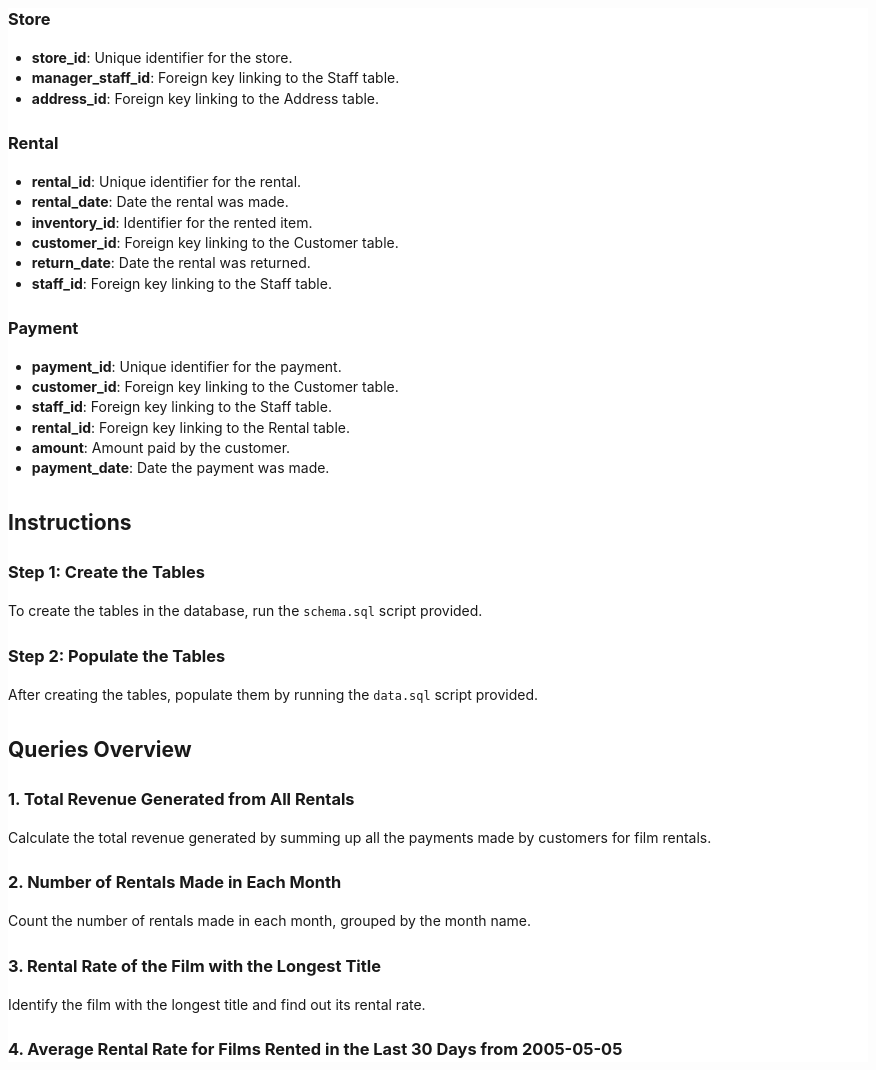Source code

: ### Store

- **store_id**: Unique identifier for the store.
- **manager_staff_id**: Foreign key linking to the Staff table.
- **address_id**: Foreign key linking to the Address table.

### Rental

- **rental_id**: Unique identifier for the rental.
- **rental_date**: Date the rental was made.
- **inventory_id**: Identifier for the rented item.
- **customer_id**: Foreign key linking to the Customer table.
- **return_date**: Date the rental was returned.
- **staff_id**: Foreign key linking to the Staff table.

### Payment

- **payment_id**: Unique identifier for the payment.
- **customer_id**: Foreign key linking to the Customer table.
- **staff_id**: Foreign key linking to the Staff table.
- **rental_id**: Foreign key linking to the Rental table.
- **amount**: Amount paid by the customer.
- **payment_date**: Date the payment was made.

## Instructions

### Step 1: Create the Tables

To create the tables in the database, run the `schema.sql` script provided.

### Step 2: Populate the Tables

After creating the tables, populate them by running the `data.sql` script provided.

## Queries Overview

### 1. Total Revenue Generated from All Rentals

Calculate the total revenue generated by summing up all the payments made by customers for film rentals.

### 2. Number of Rentals Made in Each Month

Count the number of rentals made in each month, grouped by the month name.

### 3. Rental Rate of the Film with the Longest Title

Identify the film with the longest title and find out its rental rate.

### 4. Average Rental Rate for Films Rented in the Last 30 Days from 2005-05-05
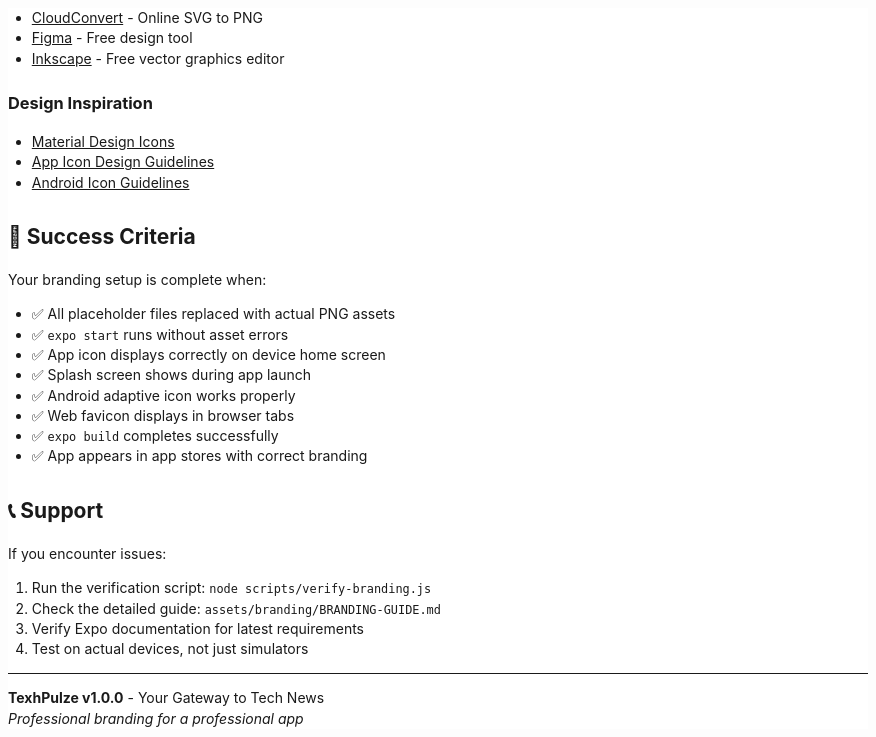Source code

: - [CloudConvert](https://cloudconvert.com/svg-to-png) - Online SVG to PNG
- [Figma](https://figma.com) - Free design tool
- [Inkscape](https://inkscape.org) - Free vector graphics editor

### **Design Inspiration**

- [Material Design Icons](https://materialdesignicons.com/)
- [App Icon Design Guidelines](https://developer.apple.com/design/human-interface-guidelines/ios/icons-and-images/app-icon/)
- [Android Icon Guidelines](https://developer.android.com/guide/practices/ui_guidelines/icon_design)

## 🎉 Success Criteria

Your branding setup is complete when:

- ✅ All placeholder files replaced with actual PNG assets
- ✅ `expo start` runs without asset errors
- ✅ App icon displays correctly on device home screen
- ✅ Splash screen shows during app launch
- ✅ Android adaptive icon works properly
- ✅ Web favicon displays in browser tabs
- ✅ `expo build` completes successfully
- ✅ App appears in app stores with correct branding

## 📞 Support

If you encounter issues:

1. Run the verification script: `node scripts/verify-branding.js`
2. Check the detailed guide: `assets/branding/BRANDING-GUIDE.md`
3. Verify Expo documentation for latest requirements
4. Test on actual devices, not just simulators

---

**TexhPulze v1.0.0** - Your Gateway to Tech News  
_Professional branding for a professional app_
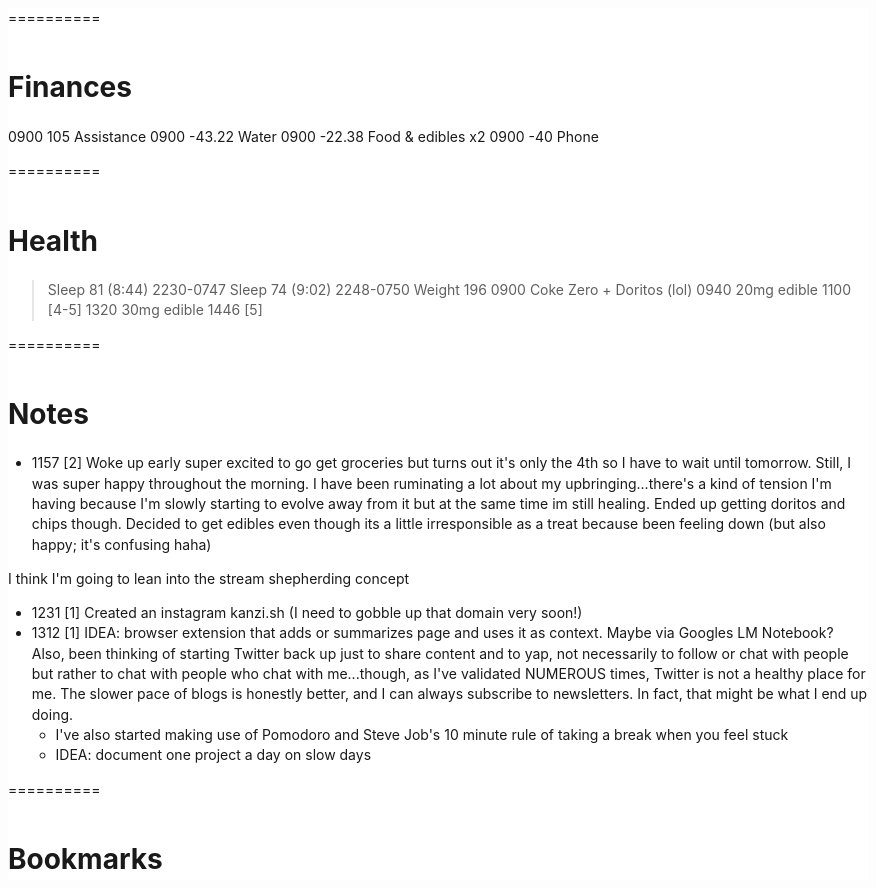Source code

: 
==========

# Finances
0900    105     Assistance
0900    -43.22  Water
0900    -22.38  Food & edibles x2
0900    -40     Phone

==========


# Health
> Sleep   81 (8:44)   2230-0747
Sleep   74 (9:02)   2248-0750
Weight  196
0900    Coke Zero + Doritos (lol)
0940    20mg edible
1100    [4-5]
1320    30mg edible
1446    [5]

==========

# Notes
- 1157 [2] Woke up early super excited to go get groceries but turns out it's only the 4th so I have to wait until tomorrow. Still, I was super happy throughout the morning. I have been ruminating a lot about my upbringing...there's a kind of tension I'm having because I'm slowly starting to evolve away from it but at the same time im still healing. Ended up getting doritos and chips though. Decided to get edibles even though its a little irresponsible as a treat because been feeling down (but also happy; it's confusing haha)

I think I'm going to lean into the stream shepherding concept

- 1231 [1] Created an instagram kanzi.sh (I need to gobble up that domain very soon!)
- 1312 [1] IDEA: browser extension that adds or summarizes page and uses it as context. Maybe via Googles LM Notebook? Also, been thinking of starting Twitter back up just to share content and to yap, not necessarily to follow or chat with people but rather to chat with people who chat with me...though, as I've validated NUMEROUS times, Twitter is not a healthy place for me. The slower pace of blogs is honestly better, and I can always subscribe to newsletters. In fact, that might be what I end up doing.
    - I've also started making use of Pomodoro and Steve Job's 10 minute rule of taking a break when you feel stuck
    - IDEA: document one project a day on slow days

==========

# Bookmarks
</dailylog>
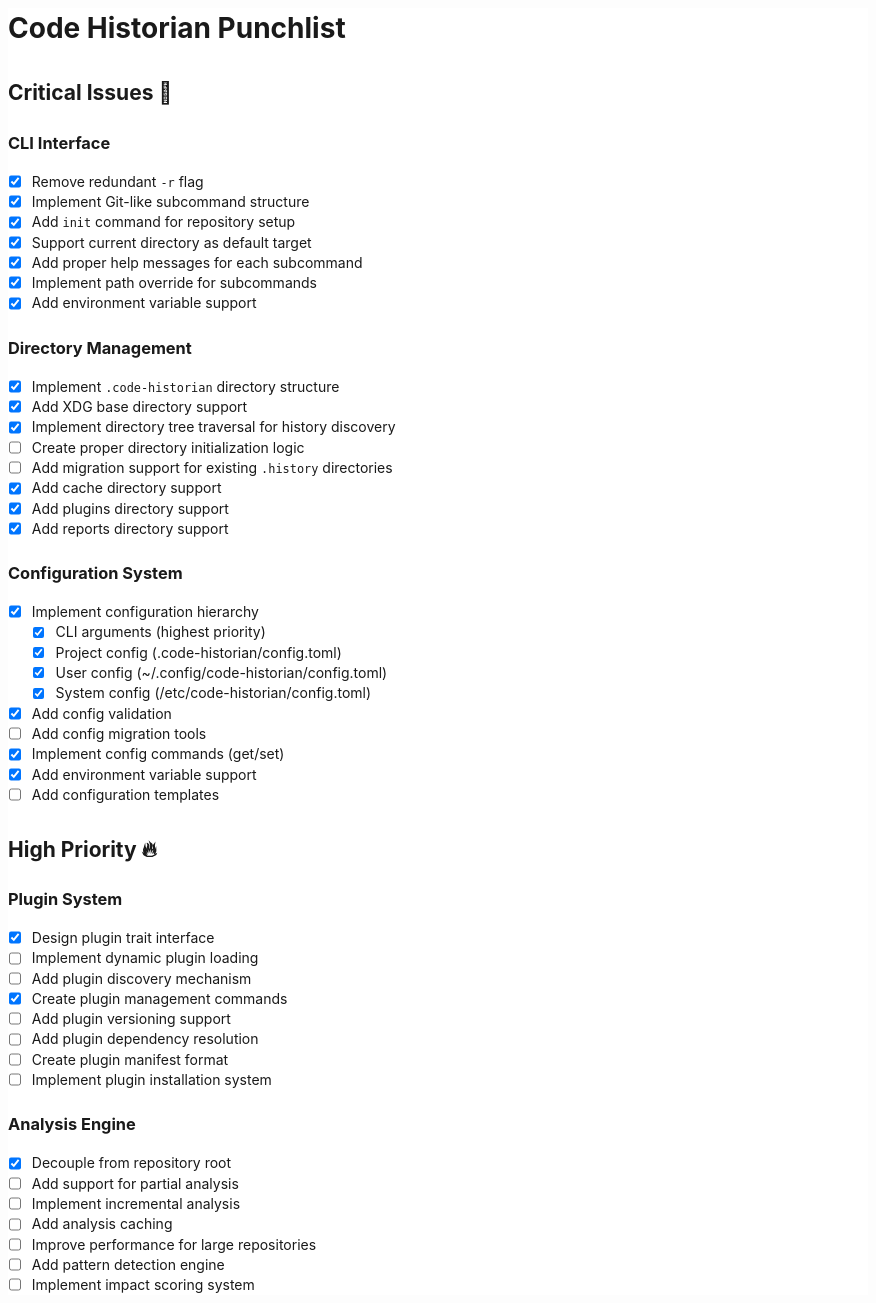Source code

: # Code Historian Punchlist

## Critical Issues 🚨

### CLI Interface
- [x] Remove redundant `-r` flag
- [x] Implement Git-like subcommand structure
- [x] Add `init` command for repository setup
- [x] Support current directory as default target
- [x] Add proper help messages for each subcommand
- [x] Implement path override for subcommands
- [x] Add environment variable support

### Directory Management
- [x] Implement `.code-historian` directory structure
- [x] Add XDG base directory support
- [x] Implement directory tree traversal for history discovery
- [ ] Create proper directory initialization logic
- [ ] Add migration support for existing `.history` directories
- [x] Add cache directory support
- [x] Add plugins directory support
- [x] Add reports directory support

### Configuration System
- [x] Implement configuration hierarchy
  - [x] CLI arguments (highest priority)
  - [x] Project config (.code-historian/config.toml)
  - [x] User config (~/.config/code-historian/config.toml)
  - [x] System config (/etc/code-historian/config.toml)
- [x] Add config validation
- [ ] Add config migration tools
- [x] Implement config commands (get/set)
- [x] Add environment variable support
- [ ] Add configuration templates

## High Priority 🔥

### Plugin System
- [x] Design plugin trait interface
- [ ] Implement dynamic plugin loading
- [ ] Add plugin discovery mechanism
- [x] Create plugin management commands
- [ ] Add plugin versioning support
- [ ] Add plugin dependency resolution
- [ ] Create plugin manifest format
- [ ] Implement plugin installation system

### Analysis Engine
- [x] Decouple from repository root
- [ ] Add support for partial analysis
- [ ] Implement incremental analysis
- [ ] Add analysis caching
- [ ] Improve performance for large repositories
- [ ] Add pattern detection engine
- [ ] Implement impact scoring system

----

Each line from the one with "- [x] Add config validation" through the last line of the records must be written out word for word. Include nothing else.

- [x] Add config validation
- [ ] Add config migration tools
- [x] Implement config commands (get/set)
- [x] Add environment variable support
- [ ] Add configuration templates

## High Priority 🔥

### Plugin System
- [x] Design plugin trait interface
- [ ] Implement dynamic plugin loading
- [ ] Add plugin discovery mechanism
- [x] Create plugin management commands
- [ ] Add plugin versioning support
- [ ] Add plugin dependency resolution
- [ ] Create plugin manifest format
- [ ] Implement plugin installation system

### Analysis Engine
- [x] Decouple from repository root
- [ ] Add support for partial analysis
- [ ] Implement incremental analysis
- [ ] Add analysis caching
- [ ] Improve performance for large repositories
- [ ] Add pattern detection engine
- [ ] Implement impact scoring system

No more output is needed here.